Still, for the vast majority of participants, it is the experience of riding in, and hopefully finishing, PBP that is its allure. And a remarkable experience it is too. It would be hard to match the exhilaration of that first night - the whirr from the sea of bikes that surrounds you, and the sight of an endless string of red taillights stretching before you to the horizon as the world's longest peloton snakes its way through the French countryside. At 3:00 in the morning, in towns along the route, villagers are still out in front of their houses cheering you on: "Allez, Allez."

As the field stretches out over the next four days the complexion of the ride changes dramatically, but the French villagers are still there now offering water, coffee, cookies and sugar cubes. As your pain and the effects of sleep deprivation become more acute, the French at the roadside, who recognize the face of suffering on a bicycle, offer more somber encouragement: "Bon courage, bon courage."

Anyone can enter PBP provided a few qualifying criteria are met. PBP is open to the first 3500 riders who apply having completed (in the PBP year) the four rides which make up the basic randonneur series: 200, 300, 400, and 600 kms. Be warned though, that overcoming the difficulties in the qualifying rides is no guarantee of success at PBP. In recent years the attrition rate for riders has been between 16 and 21%.

This year [1999] the entry number was stretched to 3600 starters, which included 25 riders from here in BC. Of the 25, there were 19 successful finishers, one injury abandon, and five riders who were eclipsed by the time limit. "It was those hills that got me, those incessant hills," remarked one of the other riders from Vancouver whom I ran into on my way back from Brest.
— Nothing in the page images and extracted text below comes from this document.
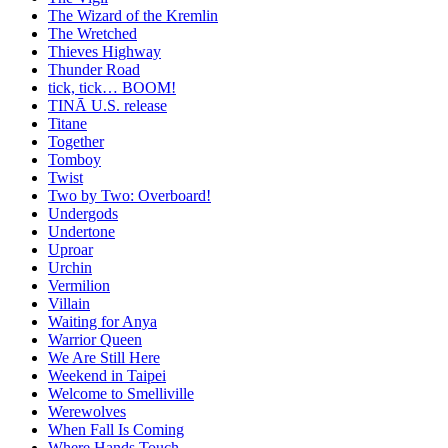
The Wizard of the Kremlin
The Wretched
Thieves Highway
Thunder Road
tick, tick… BOOM!
TINĀ U.S. release
Titane
Together
Tomboy
Twist
Two by Two: Overboard!
Undergods
Undertone
Uproar
Urchin
Vermilion
Villain
Waiting for Anya
Warrior Queen
We Are Still Here
Weekend in Taipei
Welcome to Smelliville
Werewolves
When Fall Is Coming
Where Hands Touch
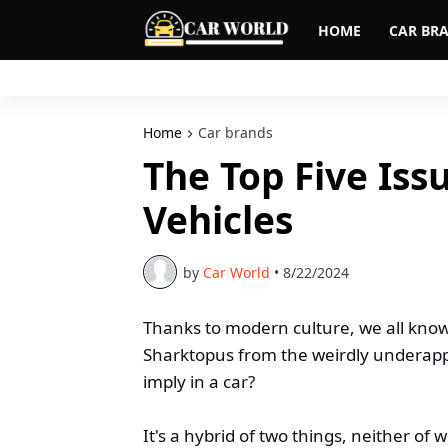
HOME
CAR BR
Home
Car brands
The Top Five Iss
Vehicles
by
Car World
•
8/22/2024
Thanks to modern culture, we all kno
Sharktopus from the weirdly underappr
imply in a car?
It's a hybrid of two things, neither of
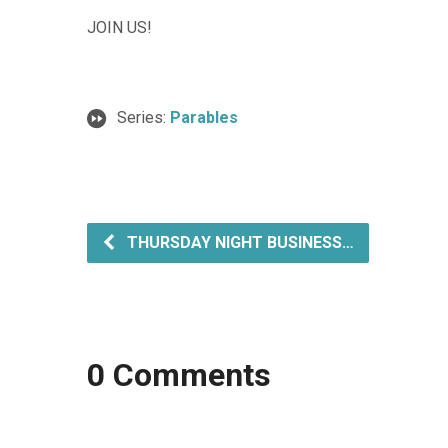
JOIN US!
Series:
Parables
THURSDAY NIGHT BUSINESS…
0 Comments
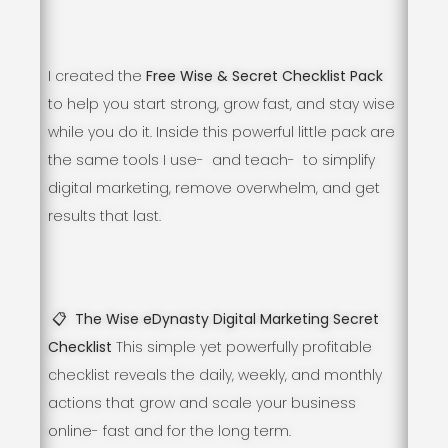
I created the
Free Wise & Secret Checklist Pack
to help you start strong, grow fast, and stay wise
while you do it. Inside this powerful little pack are
the same tools I use- and teach- to simplify
digital marketing, remove overwhelm, and get
results that last.
📋 The Wise eDynasty Digital Marketing Secret
Checklist
This simple yet powerfully profitable
checklist reveals the daily, weekly, and monthly
actions that grow and scale your business
online- fast and for the long term.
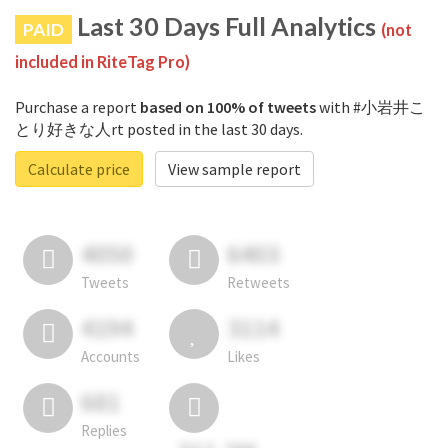
Last 30 Days Full Analytics
PAID
(not
included in RiteTag Pro)
Purchase a report
based on 100% of tweets
with #小岩井こ
とり好きな人rt posted in the last 30 days.
Calculate price
View sample report
4050
6403
Tweets
Retweets
4194
3114
Accounts
Likes
681
Replies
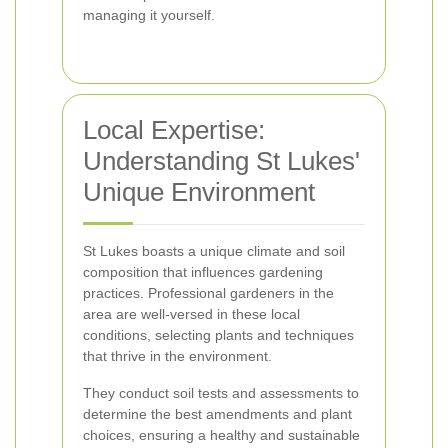
managing it yourself.
Local Expertise:
Understanding St Lukes'
Unique Environment
St Lukes boasts a unique climate and soil
composition that influences gardening
practices. Professional gardeners in the
area are well-versed in these local
conditions, selecting plants and techniques
that thrive in the environment.
They conduct soil tests and assessments to
determine the best amendments and plant
choices, ensuring a healthy and sustainable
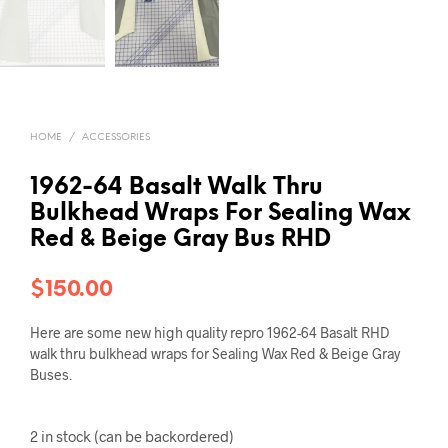
HOME
/
ACCESSORIES
1962-64 Basalt Walk Thru
Bulkhead Wraps For Sealing Wax
Red & Beige Gray Bus RHD
$
150.00
Here are some new high quality repro 1962-64 Basalt RHD
walk thru bulkhead wraps for Sealing Wax Red & Beige Gray
Buses.
2 in stock (can be backordered)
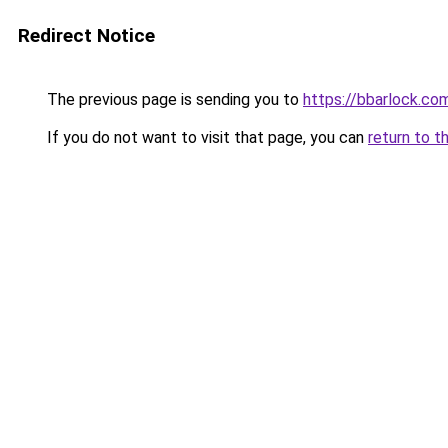
Redirect Notice
The previous page is sending you to
https://bbarlock.co
If you do not want to visit that page, you can
return to t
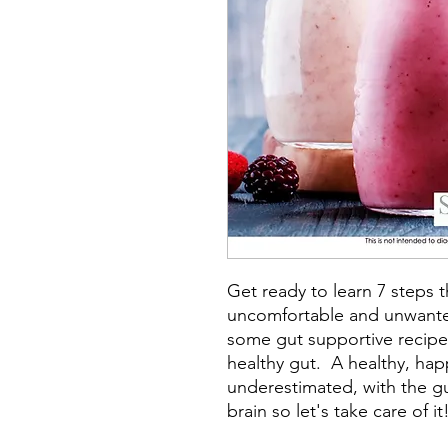
Get ready to learn 7 steps t
uncomfortable and unwanted
some gut supportive recipe
healthy gut. A healthy, hap
underestimated, with the g
brain so let's take care of it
As I loaned him a few francs for the train back to Paris, I didn't have the heart to tell him that the real hills don't start until Loudeac (444 Km), where he abandoned. [Update - BC finishers: 2003 = 31, 2007 = 31, 2011 = 35, 2015 = 34]

Paris - Brest - Paris is undoubtedly randonneur cycling's premiere event, but it is not the only event attracting international attention. Other rides include London - Edinburgh - London, and more locally the Cascade 1200 and the Rocky Mt. 1200.